# PROBLEM TO WORK ON:
Reproduce the text read from each page in the data below, word for word and line for line. Leave the pictures out of your answer.
========================
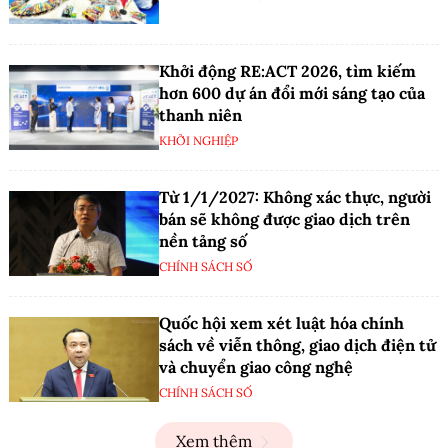
Khởi động RE:ACT 2026, tìm kiếm
hơn 600 dự án đổi mới sáng tạo của
thanh niên
KHỞI NGHIỆP
Từ 1/1/2027: Không xác thực, người
bán sẽ không được giao dịch trên
nền tảng số
CHÍNH SÁCH SỐ
Quốc hội xem xét luật hóa chính
sách về viễn thông, giao dịch điện tử
và chuyển giao công nghệ
CHÍNH SÁCH SỐ
Xem thêm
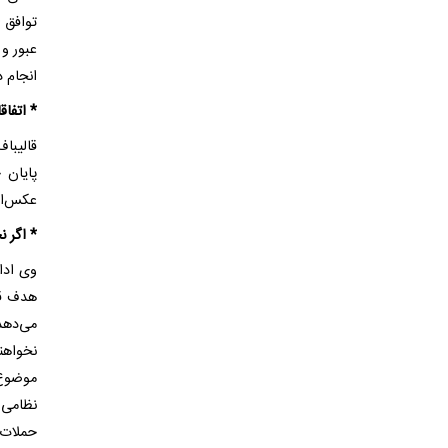
عبور و 
انجام د
* اتفا
قالیبا
پایان 
عکس‌ال
* اگر 
هدف قر
می‌دهد
نخواهن
موضوع 
نظامی 
حملات د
========================
# SOLUTION FOR THIS EXERCISE:
Khởi động RE:ACT 2026, tìm kiếm
hơn 600 dự án đổi mới sáng tạo của
thanh niên
KHỞI NGHIỆP
Từ 1/1/2027: Không xác thực, người
bán sẽ không được giao dịch trên
nền tảng số
CHÍNH SÁCH SỐ
Quốc hội xem xét luật hóa chính
sách về viễn thông, giao dịch điện tử
và chuyển giao công nghệ
CHÍNH SÁCH SỐ
Xem thêm
عبور و 
انجام د
* اتفا
قالیبا
پایان 
عکس‌ال
* اگر 
هدف قر
می‌دهد
نخواهن
موضوع 
نظامی 
حملات د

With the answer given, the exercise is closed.